CPSS and CCAHS are keyed by their bare cycle number
(get_pumf("CPSS", "1"),
get_pumf("CCAHS", "1")). StatCan styles these cycles
“Series N” (CPSS) and “Cycle N” (CCAHS), so "Series 3",
"Cycle 4", and "CPSS 6" resolve to the number;
CCAHS additionally accepts its reference year "2022". A
bare year is not a CPSS alias, since several CPSS cycles share
a calendar year.
The cansim package is designed to retrieve and work with public Statistics Canada data tables. cansim prepares retrieved data tables as analysis-ready tidy dataframes and provides a number of convenience tools and functions to make it easier to work with Statistics Canada data. It is available on CRAN and on Github.
The cancensus package is designed to retrieve and work with public Statistics Canada census data via the CensusMapper API. It is available on CRAN and on Github.
If you wish to cite the canpumf package in your
work:
von Bergmann, J. (2026), canpumf: Import StatCan PUMF data into R. v0.5.2.

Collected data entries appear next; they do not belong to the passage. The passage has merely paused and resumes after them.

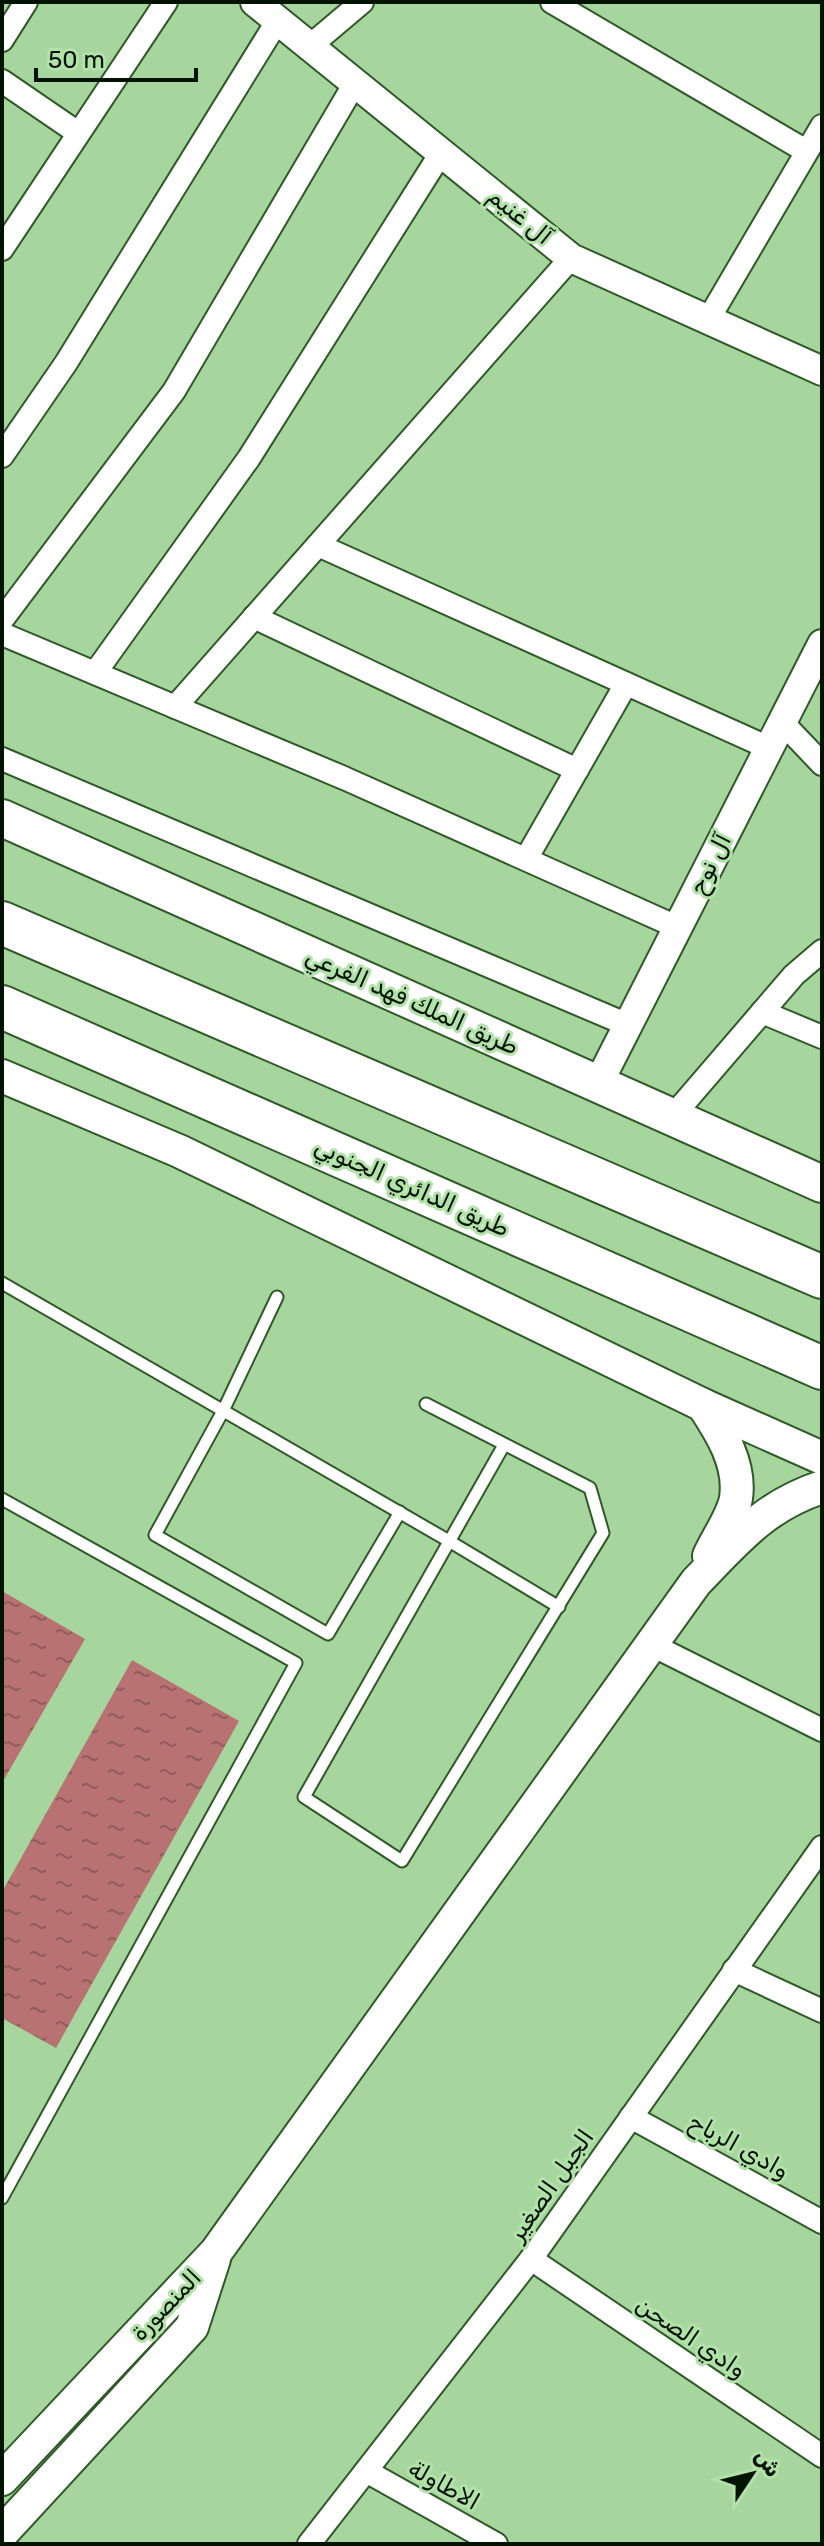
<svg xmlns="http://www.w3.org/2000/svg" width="824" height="2546" font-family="Rubik,Cairo,sans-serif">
  <defs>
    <pattern id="water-ripples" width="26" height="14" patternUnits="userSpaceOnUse" patternTransform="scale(2)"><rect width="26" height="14" fill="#b77271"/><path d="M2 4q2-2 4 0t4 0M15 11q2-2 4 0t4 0" fill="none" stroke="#935c5b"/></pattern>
  </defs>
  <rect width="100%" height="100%" fill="#a6d59d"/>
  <g fill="url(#water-ripples)">
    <polygon points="2,1591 85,1639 2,1783"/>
    <polygon points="132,1660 239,1721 56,2048 2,2018 2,1892"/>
  </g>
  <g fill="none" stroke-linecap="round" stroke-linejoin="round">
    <defs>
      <g id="service">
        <polyline points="2,1283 449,1541 559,1607"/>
        <polyline points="277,1297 223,1411 155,1535 328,1634 400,1512"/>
        <polyline points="426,1404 590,1488 603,1533 402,1861 304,1797 504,1445"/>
        <polyline points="2,1499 296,1663 2,2198"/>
      </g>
      <g id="minor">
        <polyline points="552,2 806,151"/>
        <polyline points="2,40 26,2"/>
        <polyline points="310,46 362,2"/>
        <polyline points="2,81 78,133"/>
        <polyline points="2,249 166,2"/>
        <polyline points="708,320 822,126"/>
        <polyline points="2,456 66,363 278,20"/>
        <polyline points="318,545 769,748"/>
        <polyline points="254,617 577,770"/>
        <polyline points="2,620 174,391 355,83"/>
        <polyline points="2,634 344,778 677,927"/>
        <polyline points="95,673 249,458 441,153"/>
        <polyline points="175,707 571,258"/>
        <polyline points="782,722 822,764"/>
        <polyline points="2,759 628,1025"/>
        <polyline points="526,859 626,684"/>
        <polyline points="762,1012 822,1037"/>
        <polyline points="672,1117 794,975 822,951"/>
        <polyline points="652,1645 822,1730"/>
        <polyline points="734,1970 822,2011"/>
        <polyline points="631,2117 822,2222"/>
        <polyline points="531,2259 822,2456"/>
        <polyline points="366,2471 496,2544"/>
        <polyline points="309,2544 531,2259 822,1847"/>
      </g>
      <g id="tertiary">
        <polyline points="255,2 571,258 822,371"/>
        <polyline points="598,1084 822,644"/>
      </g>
      <g id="secondary">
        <polyline points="2,1076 179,1151 703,1405 822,1458"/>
        <path d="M703,1405c18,27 38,59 33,93 -2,16 -20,42 -27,58"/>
        <path d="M2,2479l214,-227 480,-670c41,-42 68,-76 126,-95"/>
        <polyline points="2,2533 192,2327 214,2259"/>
      </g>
      <polyline id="primary" points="2,818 822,1184"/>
      <g id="motorway">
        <polyline points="2,923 822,1277"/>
        <polyline points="2,1007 822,1368"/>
      </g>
    </defs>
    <use href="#service" stroke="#2f5a28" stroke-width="15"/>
    <use href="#minor" stroke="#2f5a28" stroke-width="26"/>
    <use href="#tertiary" stroke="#2f5a28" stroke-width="32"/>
    <use href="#secondary" stroke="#2f5a28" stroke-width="36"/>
    <use href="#primary" stroke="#2f5a28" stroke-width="40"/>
    <use href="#motorway" stroke="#2f5a28" stroke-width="46"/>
    <use href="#service" stroke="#fff" stroke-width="11"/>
    <use href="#minor" stroke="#fff" stroke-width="22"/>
    <use href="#tertiary" stroke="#fff" stroke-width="28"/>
    <use href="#secondary" stroke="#fff" stroke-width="32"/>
    <use href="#primary" stroke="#fff" stroke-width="36"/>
    <use href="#motorway" stroke="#fff" stroke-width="42"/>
  </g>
  <g text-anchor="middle" stroke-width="6" stroke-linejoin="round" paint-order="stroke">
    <g font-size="24" fill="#031302" stroke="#b2e2aa">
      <text transform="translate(520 216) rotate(39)" y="8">آل غنيم</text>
      <text transform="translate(710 864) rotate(-63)" y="8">آل نوح</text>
      <text transform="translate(412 1001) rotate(24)" y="8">طريق الملك فهد الفرعي</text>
      <text transform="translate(412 1187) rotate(24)" y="8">طريق الدائري الجنوبي</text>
      <text transform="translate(739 2146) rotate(29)" y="8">وادي الرباح</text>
      <text transform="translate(551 2185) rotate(-55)" y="8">الجبل الصغير</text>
      <text transform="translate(166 2305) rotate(-46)" y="8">المنصورة</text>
      <text transform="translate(691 2337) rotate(34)" y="8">وادي الصحن</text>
      <text transform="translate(444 2485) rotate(29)" y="8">الاطاولة</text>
    </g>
  </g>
  <rect width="824" height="2546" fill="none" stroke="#031302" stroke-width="8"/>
  <g transform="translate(752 2474) rotate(55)" stroke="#b2e2aa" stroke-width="6" paint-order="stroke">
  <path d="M0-6L14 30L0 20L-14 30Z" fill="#031302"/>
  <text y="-12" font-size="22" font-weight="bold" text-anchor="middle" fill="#031302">ش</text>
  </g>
  <path d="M36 68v12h160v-12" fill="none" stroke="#031302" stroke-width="4"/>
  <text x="48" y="68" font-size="24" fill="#031302" stroke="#b2e2aa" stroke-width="6" paint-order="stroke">50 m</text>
</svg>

A BibTeX entry for LaTeX users is
@Manual{,
author = {Jens {von Bergmann}},
title = {canpumf: Import StatCan PUMF data into R},
year = {2026},
note = {R package version 0.5.2},
url = {https://mountainmath.github.io/canpumf/},
}
Subject to the Statistics Canada Open Data License Agreement, licensed products using Statistics Canada data should employ the following acknowledgement of source:
Acknowledgment of Source
(a) You shall include and maintain the following notice on all licensed rights of the Information:
- Source: Statistics Canada, name of product, reference date. Reproduced and distributed on an "as is" basis with the permission of Statistics Canada.
(b) Where any Information is contained within a Value-added Product, you shall include on such Value-added Product the following notice:
- Adapted from Statistics Canada, name of product, reference date. This does not constitute an endorsement by Statistics Canada of this product.